Задания и упражнения —
**a.** Замените «Париж» на «Лондон» во фрагменте воспоминаний о Викторе Конецком от «Присев на минуту» до «зависает в баре.» и приведите этот фрагмент целиком.
**b.** Продолжите воспоминания о Викторе Конецком, начав сразу после их последнего приведенного предложения.

Текст документа —
..........

Виктор Игнатьев. ШТРИШКИ К ПОРТРЕТУ
Апрель 83-го. Нелепая смерть Федора Абрамова (а бывает смерть «лепая»?)
Город прощается с Мастером в Белом зале Дома писателей. Привычные кресла унесены. Нескончаемый поток людей — скорбь висит в воздухе. Пустые, обязательные и потому формальные речи начальства, клятвы о вечной памяти (есть ли она?)
Врезалось в память на годы: непривычное в своем испуге (как? почему? за что?) лицо вдовы Л. Крутиковой-Абрамовой и мертвенно-бледное лицо Виктора Конецкого. Таким я его не видел никогда — сведенные скулы худощавого лица, желваки и… дрожь рук. Ушел друг, старший товарищ… Ушел навсегда. Как жить дальше?…
Жаркое лето 1987 года. Пустой, сыровато-прохладный из-за толщины метровых стен Дом писателей. Классики отдыхают на дачах, в Комарово, на югах, в поездках по стране. Непривычно ждет ресторан. Он во власти гостей дворца, которая заканчивается с началом творческого сезона в октябре. А сейчас редкие стайки отцов «большого дома», господ офицеров, окололитературной интеллигенции. Ведут себя смирно. Приучены, да и время лихое — страна из последних сил борется с пьянством.
Успехи «внушительны» — рубят виноградники и сады, летят головы администраторов с «вредными привычками», орет пропаганда. Но наш народ так просто не возьмешь — на безалкогольных свадьбах ставят самовары, оживились бутлегеры. Вот и в кабаке Дома — 100 г и все. Робкие носят с собой, пьют в темных уголках и гардеробах — Фогельсон и пофигисты типа Принцева. Демиденко и Кутузов окучили руководство ресторана и пьют прямо за витражом графа Шереметева. Не пустуют и кабинеты администрации — но все с оглядкой. Стукнут — мало не покажется.
Вдруг, как порыв резкого морского ветра. В окружении ватаги гвардейцев-пристебаев — Виктор Конецкий! И понеслось — забегала прислуга, круг почитателей стал еще шире — В. В. гуляет! А это до последнего рубля в кармане. Так было всегда, когда он возвращался из рейсов. Расслабон!
Присев на минуту за столик, узнаю, что в этот раз рейс был сугубо сухопутный. Париж. Впечатлений океан — много лет В. В. из-за своего колючего характера был невыездным. Не любит начальство особых мнений и принципов — ему давай как все и как рекомендуют. Даже в процессе творческом.
Вскоре водка, которой никогда не бывает много, а сейчас в особенности, кончается, халявщики потихоньку испаряются, у почитателей тоже находятся дела поважнее, и В. В. сиротливо зависает в баре.
Зову к себе. В приемной до остервенения любопытный Р. (сегодня прием начинающих писателей, и он раздает им бесплатные советы, как записывать мысли). Уходим в кабинет зама. Ко мне подтягиваются друзья — звонили еще утром и просили уделить внимание по случаю Дня торговли. Ахают. Ужель тот самый Конецкий?! В. В. польщен. Слышали! Читали! Видели! (Кино.)

..........

Исходные данные —
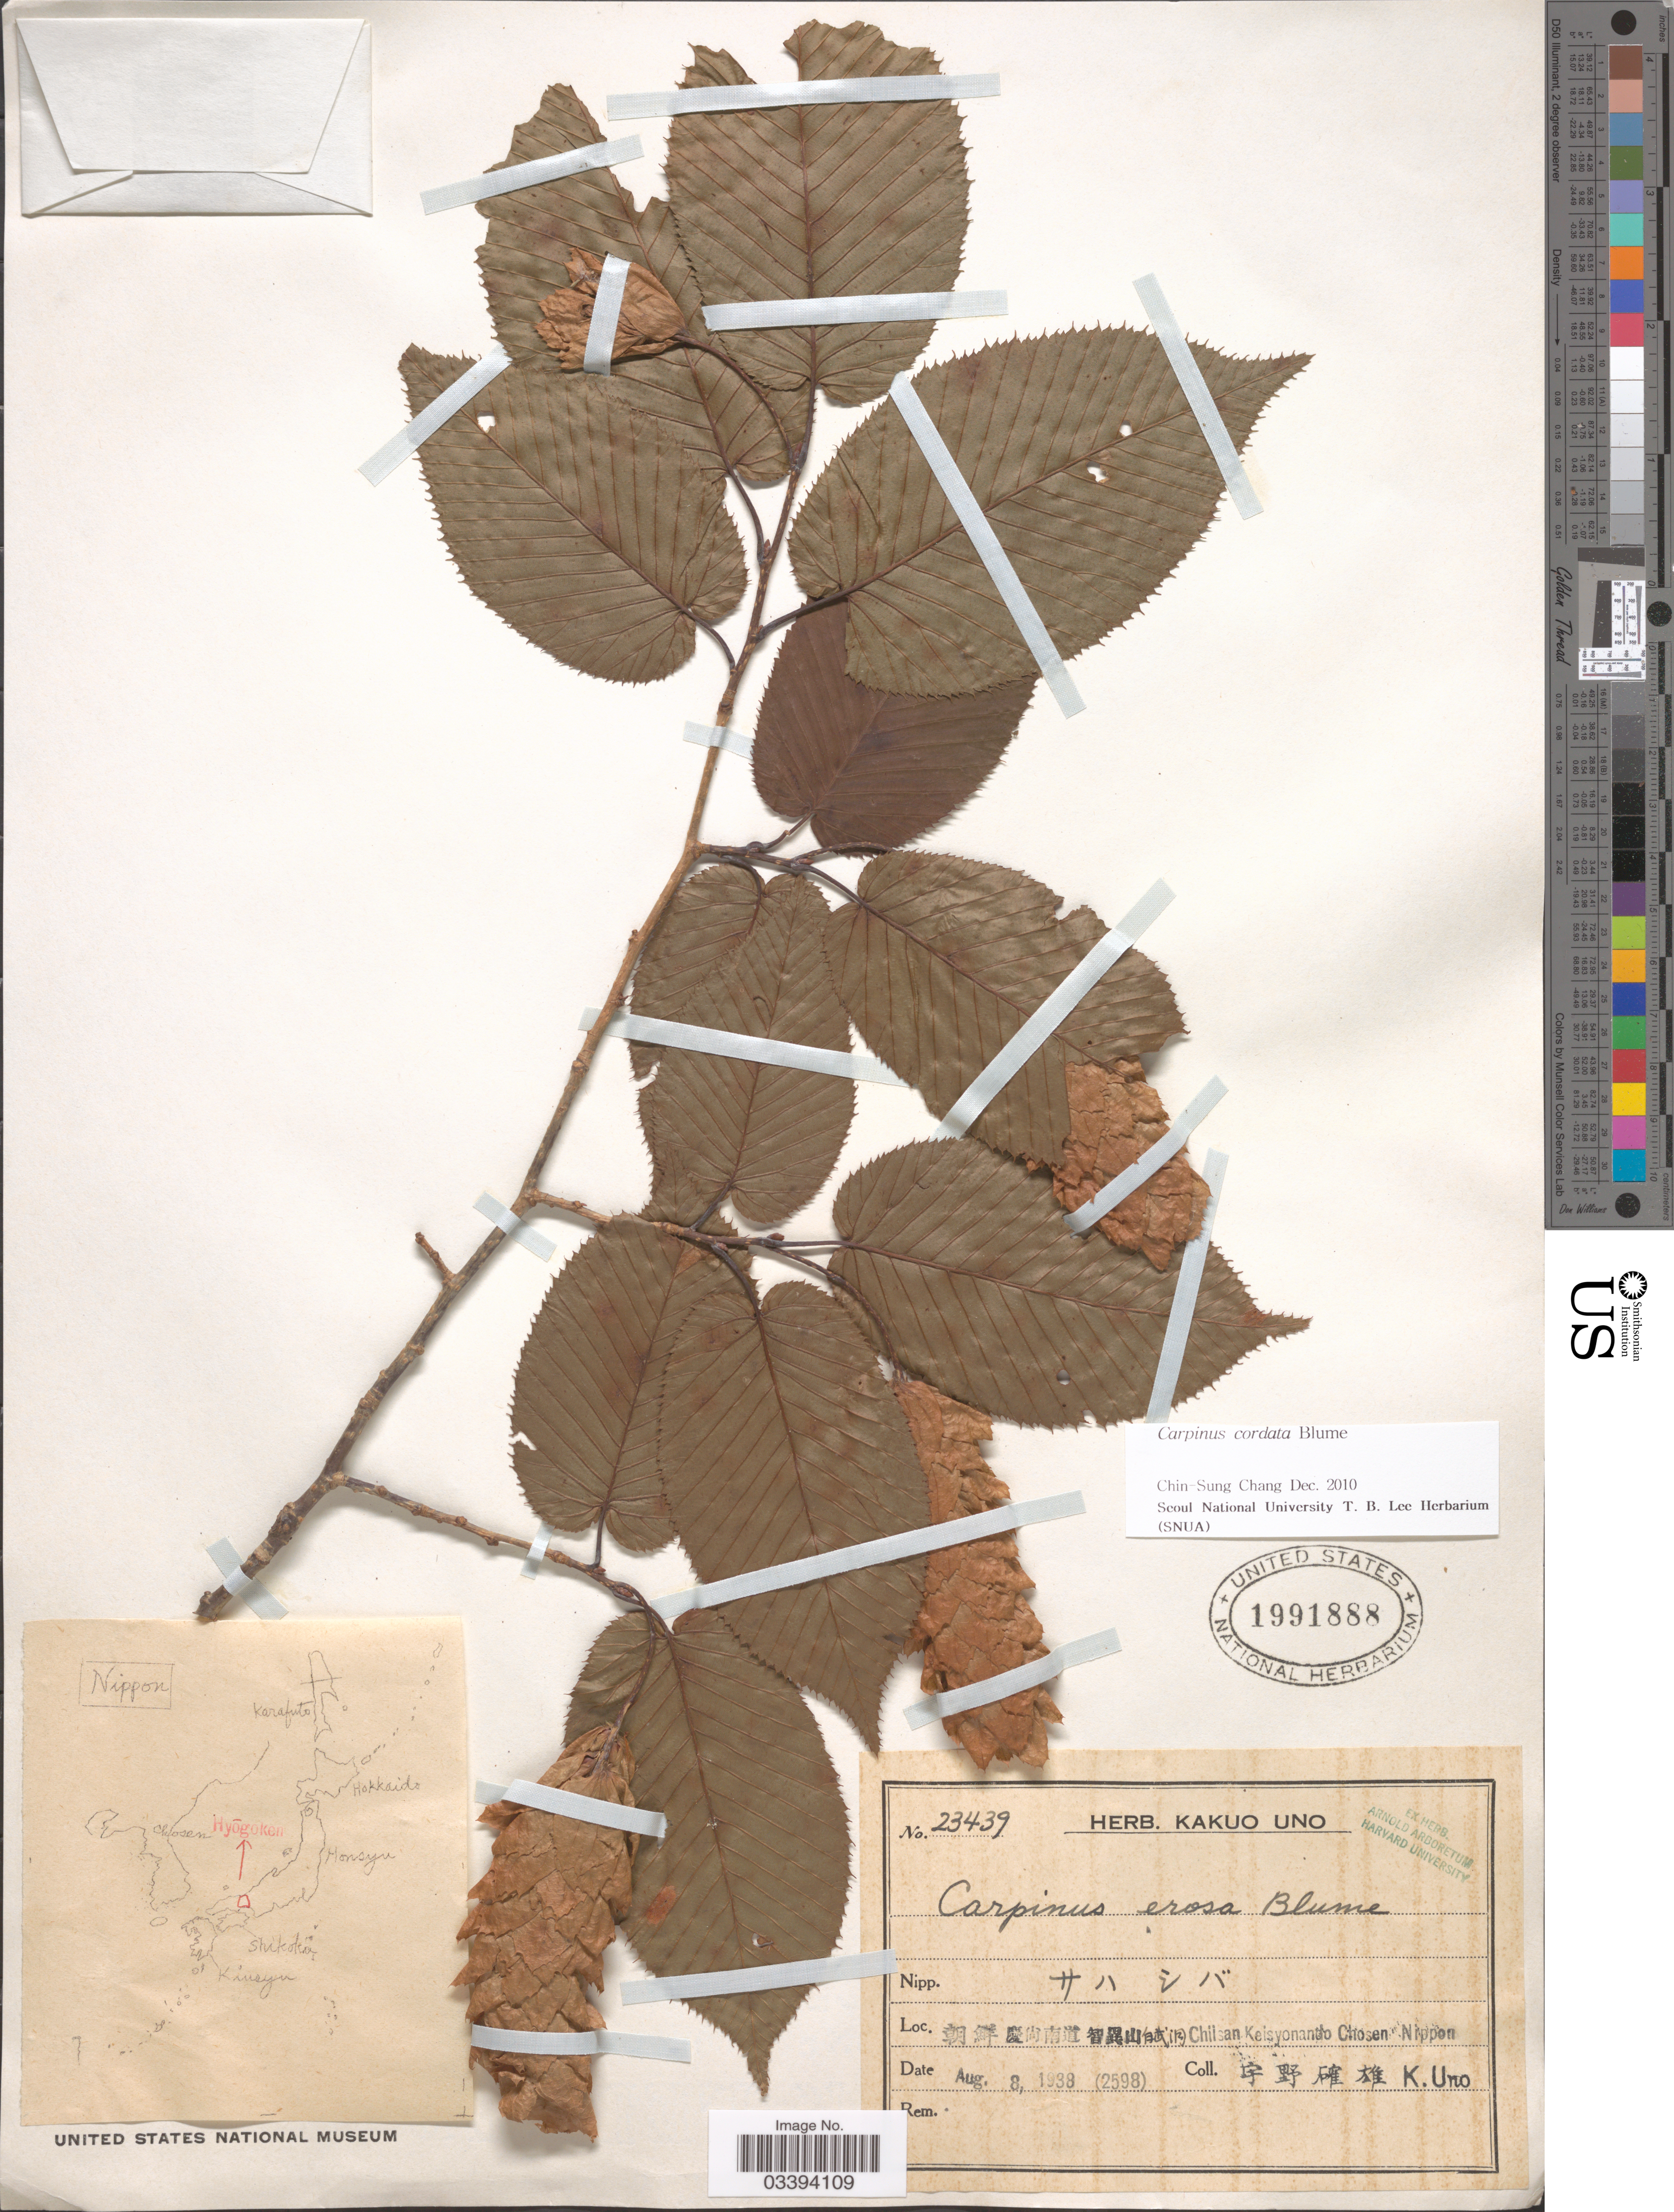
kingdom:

..........

Ответы —
**a.**
Присев на минуту за столик, узнаю, что в этот раз рейс был сугубо сухопутный. Лондон. Впечатлений океан — много лет В. В. из-за своего колючего характера был невыездным. Не любит начальство особых мнений и принципов — ему давай как все и как рекомендуют. Даже в процессе творческом.
Вскоре водка, которой никогда не бывает много, а сейчас в особенности, кончается, халявщики потихоньку испаряются, у почитателей тоже находятся дела поважнее, и В. В. сиротливо зависает в баре.

**b.**
По второму кругу пошел Париж, Елисейские Поля, Монмартр, Плас-Пигаль, Нотр-Дам, Лувр, встречи с коллегами по кисти и перу, «Континент», Максимов… Это была песня!
Выпито за В. В., Францию, Париж и все его достопримечательности в отдельности. Хозяин робко предлагает спуститься на грешную землю и выпить за гостей, сплошь отличников советской торговли. Зловещая пауза в прерванном монологе: «Тезка! За торгашей пить не буду!!» — «В. В.! Это мои друзья, торгаши они лишь по должности… Нормальные ребята…» — «Я сказал — не буду!!!» Вот тебе и Париж! Мужики от такого поворота сыграли в дипломатию.
…Один из гостей до сих пор пеняет: «Твой противный Конецкий испоганил нам тогда вечер…» Думаю, сейчас простил. Мастера нет…
Разгар перестройки. Разгул демократии. Штампы… Сейчас, спустя 10 лет, мы стали умнее, разбираемся «кто есть ху». А тогда — митинги, ор, агрессивная до драки полемика — сложно от робких сходок на кухнях выходить сразу на Дворцовую, Невский, в Михайловский сад…
Как во все времена в первых рядах интеллигенция. Творческая. Мутит воду, манипулирует мнениями, мельтешит, двигатель прогресса. Создаются фронты (против кого?), движения, какая-то группа поддержки и инициативы. Игра…
Дом писателей превратился в некий филиал этих тусовок. Наши собираются самореализовываться: не выходит в творчестве — попробуем здесь! И идет небритый и нечесаный народец во дворец. Поначалу робко — раскрыв рот изучает убранство, декор, лепнину, мебель. Но вскоре пошло-поехало. Исчезают бронзовые дверные ручки прошлого века, задвижки, шпингалеты. Голоса становятся увереннее, наглее.
…Каждое писательское собрание в доперестроечный период ждали. Была интрига — гладкие, обкатанные речи, где все правильно и умно сводили на нет по эффекту В. Конецкий и К°. Немного их было. И говорили они о разном. Но резко, напористо, с юмором и… правду. И если речи Кутузова и Демиденко — это порой нетрезвое выяснение отношений с коллегами, Ставский — желчь, В. В. — это правда всегда, непримиримость и конкретные предложения. А сейчас Конецкого не слышно. Встречаю как-то: «В. В.! В чем дело? Не узнаю! Темы иссякли?» — «Оставь, тезка! Не видишь что ли, что творится? Прорвало народ, мечут что попало. Я так не хочу! Не хочу!»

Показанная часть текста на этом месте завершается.